**To do**: Please write out all of the records below exactly as they appear.

▼▼▼

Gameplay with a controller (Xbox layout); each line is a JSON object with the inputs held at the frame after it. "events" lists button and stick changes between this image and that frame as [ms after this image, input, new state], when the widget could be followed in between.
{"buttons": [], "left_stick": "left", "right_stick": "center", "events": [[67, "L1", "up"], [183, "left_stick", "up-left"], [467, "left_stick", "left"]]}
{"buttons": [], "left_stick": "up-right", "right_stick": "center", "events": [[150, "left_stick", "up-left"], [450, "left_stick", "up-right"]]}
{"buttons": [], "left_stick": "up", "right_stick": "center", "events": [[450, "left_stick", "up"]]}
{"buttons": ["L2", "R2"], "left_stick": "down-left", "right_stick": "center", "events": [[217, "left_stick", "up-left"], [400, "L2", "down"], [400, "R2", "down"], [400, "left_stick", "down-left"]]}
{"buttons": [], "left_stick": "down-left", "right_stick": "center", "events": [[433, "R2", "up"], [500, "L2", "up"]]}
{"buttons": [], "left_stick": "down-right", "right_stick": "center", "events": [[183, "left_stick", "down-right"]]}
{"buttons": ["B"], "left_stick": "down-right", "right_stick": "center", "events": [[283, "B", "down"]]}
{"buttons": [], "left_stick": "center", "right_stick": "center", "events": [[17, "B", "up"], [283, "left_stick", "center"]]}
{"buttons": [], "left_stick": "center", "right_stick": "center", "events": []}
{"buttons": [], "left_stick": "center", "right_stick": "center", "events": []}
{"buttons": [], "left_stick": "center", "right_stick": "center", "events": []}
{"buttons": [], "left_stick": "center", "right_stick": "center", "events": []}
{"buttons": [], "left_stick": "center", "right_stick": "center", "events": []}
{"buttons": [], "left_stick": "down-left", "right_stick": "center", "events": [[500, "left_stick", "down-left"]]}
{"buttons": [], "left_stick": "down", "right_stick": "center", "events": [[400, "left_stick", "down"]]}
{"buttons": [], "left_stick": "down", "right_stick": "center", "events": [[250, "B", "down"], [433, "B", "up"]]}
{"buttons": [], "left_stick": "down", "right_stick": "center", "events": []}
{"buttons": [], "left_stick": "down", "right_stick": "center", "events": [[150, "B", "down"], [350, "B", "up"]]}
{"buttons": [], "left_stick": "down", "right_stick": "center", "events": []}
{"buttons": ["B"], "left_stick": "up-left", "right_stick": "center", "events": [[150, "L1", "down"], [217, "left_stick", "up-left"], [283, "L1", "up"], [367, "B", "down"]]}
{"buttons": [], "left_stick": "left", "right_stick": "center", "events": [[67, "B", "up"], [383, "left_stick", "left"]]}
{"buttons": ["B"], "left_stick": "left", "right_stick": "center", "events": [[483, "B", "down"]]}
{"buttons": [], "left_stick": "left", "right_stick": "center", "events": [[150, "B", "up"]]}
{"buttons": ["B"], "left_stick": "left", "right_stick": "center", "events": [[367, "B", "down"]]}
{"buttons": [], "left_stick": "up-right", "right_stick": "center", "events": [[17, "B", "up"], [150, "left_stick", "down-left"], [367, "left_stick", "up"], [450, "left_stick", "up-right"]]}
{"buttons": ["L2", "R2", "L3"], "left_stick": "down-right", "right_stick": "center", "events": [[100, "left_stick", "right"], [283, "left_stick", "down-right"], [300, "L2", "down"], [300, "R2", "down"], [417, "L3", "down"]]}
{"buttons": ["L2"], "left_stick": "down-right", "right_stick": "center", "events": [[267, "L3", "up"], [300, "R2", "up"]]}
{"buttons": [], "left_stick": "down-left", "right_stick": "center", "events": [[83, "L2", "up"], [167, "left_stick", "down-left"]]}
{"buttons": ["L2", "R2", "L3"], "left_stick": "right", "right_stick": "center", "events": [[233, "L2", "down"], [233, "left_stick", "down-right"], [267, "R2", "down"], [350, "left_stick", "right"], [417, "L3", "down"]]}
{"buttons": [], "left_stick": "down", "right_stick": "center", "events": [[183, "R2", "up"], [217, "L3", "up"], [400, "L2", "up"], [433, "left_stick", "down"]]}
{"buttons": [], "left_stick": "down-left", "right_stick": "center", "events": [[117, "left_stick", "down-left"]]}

▲▲▲

**Solved exercise**:
Gameplay with a controller (Xbox layout); each line is a JSON object with the inputs held at the frame after it. "events" lists button and stick changes between this image and that frame as [ms after this image, input, new state], when the widget could be followed in between.
{"buttons": [], "left_stick": "left", "right_stick": "center", "events": [[67, "L1", "up"], [183, "left_stick", "up-left"], [467, "left_stick", "left"]]}
{"buttons": [], "left_stick": "up-right", "right_stick": "center", "events": [[150, "left_stick", "up-left"], [450, "left_stick", "up-right"]]}
{"buttons": [], "left_stick": "up", "right_stick": "center", "events": [[450, "left_stick", "up"]]}
{"buttons": ["L2", "R2"], "left_stick": "down-left", "right_stick": "center", "events": [[217, "left_stick", "up-left"], [400, "L2", "down"], [400, "R2", "down"], [400, "left_stick", "down-left"]]}
{"buttons": [], "left_stick": "down-left", "right_stick": "center", "events": [[433, "R2", "up"], [500, "L2", "up"]]}
{"buttons": [], "left_stick": "down-right", "right_stick": "center", "events": [[183, "left_stick", "down-right"]]}
{"buttons": ["B"], "left_stick": "down-right", "right_stick": "center", "events": [[283, "B", "down"]]}
{"buttons": [], "left_stick": "center", "right_stick": "center", "events": [[17, "B", "up"], [283, "left_stick", "center"]]}
{"buttons": [], "left_stick": "center", "right_stick": "center", "events": []}
{"buttons": [], "left_stick": "center", "right_stick": "center", "events": []}
{"buttons": [], "left_stick": "center", "right_stick": "center", "events": []}
{"buttons": [], "left_stick": "center", "right_stick": "center", "events": []}
{"buttons": [], "left_stick": "center", "right_stick": "center", "events": []}
{"buttons": [], "left_stick": "down-left", "right_stick": "center", "events": [[500, "left_stick", "down-left"]]}
{"buttons": [], "left_stick": "down", "right_stick": "center", "events": [[400, "left_stick", "down"]]}
{"buttons": [], "left_stick": "down", "right_stick": "center", "events": [[250, "B", "down"], [433, "B", "up"]]}
{"buttons": [], "left_stick": "down", "right_stick": "center", "events": []}
{"buttons": [], "left_stick": "down", "right_stick": "center", "events": [[150, "B", "down"], [350, "B", "up"]]}
{"buttons": [], "left_stick": "down", "right_stick": "center", "events": []}
{"buttons": ["B"], "left_stick": "up-left", "right_stick": "center", "events": [[150, "L1", "down"], [217, "left_stick", "up-left"], [283, "L1", "up"], [367, "B", "down"]]}
{"buttons": [], "left_stick": "left", "right_stick": "center", "events": [[67, "B", "up"], [383, "left_stick", "left"]]}
{"buttons": ["B"], "left_stick": "left", "right_stick": "center", "events": [[483, "B", "down"]]}
{"buttons": [], "left_stick": "left", "right_stick": "center", "events": [[150, "B", "up"]]}
{"buttons": ["B"], "left_stick": "left", "right_stick": "center", "events": [[367, "B", "down"]]}
{"buttons": [], "left_stick": "up-right", "right_stick": "center", "events": [[17, "B", "up"], [150, "left_stick", "down-left"], [367, "left_stick", "up"], [450, "left_stick", "up-right"]]}
{"buttons": ["L2", "R2", "L3"], "left_stick": "down-right", "right_stick": "center", "events": [[100, "left_stick", "right"], [283, "left_stick", "down-right"], [300, "L2", "down"], [300, "R2", "down"], [417, "L3", "down"]]}
{"buttons": ["L2"], "left_stick": "down-right", "right_stick": "center", "events": [[267, "L3", "up"], [300, "R2", "up"]]}
{"buttons": [], "left_stick": "down-left", "right_stick": "center", "events": [[83, "L2", "up"], [167, "left_stick", "down-left"]]}
{"buttons": ["L2", "R2", "L3"], "left_stick": "right", "right_stick": "center", "events": [[233, "L2", "down"], [233, "left_stick", "down-right"], [267, "R2", "down"], [350, "left_stick", "right"], [417, "L3", "down"]]}
{"buttons": [], "left_stick": "down", "right_stick": "center", "events": [[183, "R2", "up"], [217, "L3", "up"], [400, "L2", "up"], [433, "left_stick", "down"]]}
{"buttons": [], "left_stick": "down-left", "right_stick": "center", "events": [[117, "left_stick", "down-left"]]}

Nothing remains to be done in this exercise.